Di perjalanan waktu klub Sriwijaya FC ini berubah dikelola menjadi PT SOM (Sriwijaya Optimis Mandiri). Kemudian ada regulasi pemerintah tidak boleh terlibat langsung di olahraga sepakbola profesional.
"Itu permasalahannya. Dari ketiga hal itu kalau saya melihatnya sekarang ini memang klub profesional itu bagaimanapun perlu biaya yang besar," ujar Ramel.
Ramel menjelaskan, untuk profesional menangani klub di daerah ini mengalami kesulitan karena mengharapkan dari sponsor-sponsor itu agak sulit.
"Campur tangan gubernur tetap diupayakan agar bisa mengkondisikan bagaimana caranya mencari dana itu.

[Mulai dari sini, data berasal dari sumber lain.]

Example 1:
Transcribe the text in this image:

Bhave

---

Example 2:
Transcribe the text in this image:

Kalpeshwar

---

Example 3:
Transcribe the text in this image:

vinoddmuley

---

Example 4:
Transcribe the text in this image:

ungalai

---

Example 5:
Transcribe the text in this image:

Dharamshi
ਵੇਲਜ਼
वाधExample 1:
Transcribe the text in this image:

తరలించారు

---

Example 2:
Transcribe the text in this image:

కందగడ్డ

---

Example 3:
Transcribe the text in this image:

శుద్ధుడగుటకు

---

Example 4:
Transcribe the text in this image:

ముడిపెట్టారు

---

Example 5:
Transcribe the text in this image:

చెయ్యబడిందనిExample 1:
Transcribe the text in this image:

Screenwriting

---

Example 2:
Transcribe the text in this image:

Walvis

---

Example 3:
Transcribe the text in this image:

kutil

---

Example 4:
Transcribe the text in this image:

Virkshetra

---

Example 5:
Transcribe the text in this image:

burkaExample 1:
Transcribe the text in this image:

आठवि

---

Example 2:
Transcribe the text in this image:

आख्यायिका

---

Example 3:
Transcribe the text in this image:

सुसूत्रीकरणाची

Apakah dari BUMN, atau BUMD yang ada," katanya.
Tapi ke depan Sriwijaya FC diharapkan ini sudah bisa mandiri. Seperti klub-klub Eropa seperti itu. Memang sudah mandiri betul mereka.

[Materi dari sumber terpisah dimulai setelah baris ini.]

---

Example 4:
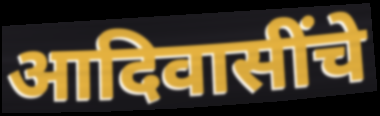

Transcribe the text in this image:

आदिवासींचे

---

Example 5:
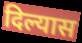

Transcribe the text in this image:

दिल्यास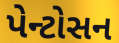
પેન્ટોસનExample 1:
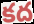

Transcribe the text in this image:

Untuk itulah perlu upaya-upaya agar klub ini betul-betul profesional. Dan juga harus dikelola oleh orang-orang profesional.
"Kita berharap untuk saat ini karena SFC ini klub punya kita sama-sama Sumsel dalam hal ni Pak Gubernur, kita masih mengharapkan gubenur itu mengakomodirlah kelemahan di Sriwijaya FC ini tentang pendanaan itu, dikomunikasikan," ujarnya.

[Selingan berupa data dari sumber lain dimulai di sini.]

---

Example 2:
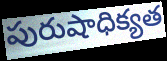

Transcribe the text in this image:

పురుషాధిక్యత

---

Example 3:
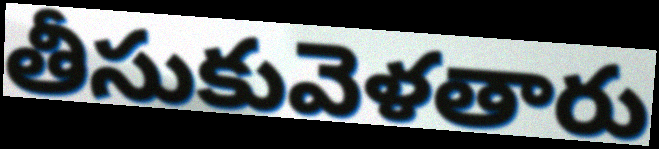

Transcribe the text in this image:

తీసుకువెళతారు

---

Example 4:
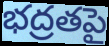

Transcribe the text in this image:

భద్రతపై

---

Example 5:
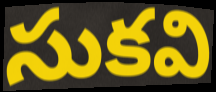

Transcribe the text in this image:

సుకవి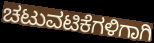
ಚಟುವಟಿಕೆಗಳಿಗಾಗಿ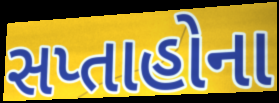
સપ્તાહોના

Di samping itu harus diupayakan juga dari manajemen klub. Jangan manajemen ini hanya mengharapkan dari gubernur terus. Harus ada terobosan, bagaimana caranya.
Ramel juga mengharapkan yang mengurus klub ini harus orang-orang profesional, jangan lagi diurusi oleh orang yang hanya 25 persen konsennya untuk klub ini.
"Dia ngurusi pekerjaannya tapi ngurusi klub. Harusnya minimal 75 persen ngurusi klub sehingga mencari langkah-langkah. Dan dia digaji klub, totalitas mengurus klub," ujarnya.
"Ini perlu pemikiran yang sangat mendalam bagaimana caranya. Ditunjuklah orang yang profesional, kan banyak yang entertaint. Cuma untuk saat ini masih dibutuhkan intervensi dari pemerintah. Sekian tahun pemain dari Sumsel. Sekian tahun pemainnya profesional. Cuma tidak bisa berjalan," pungkasnya.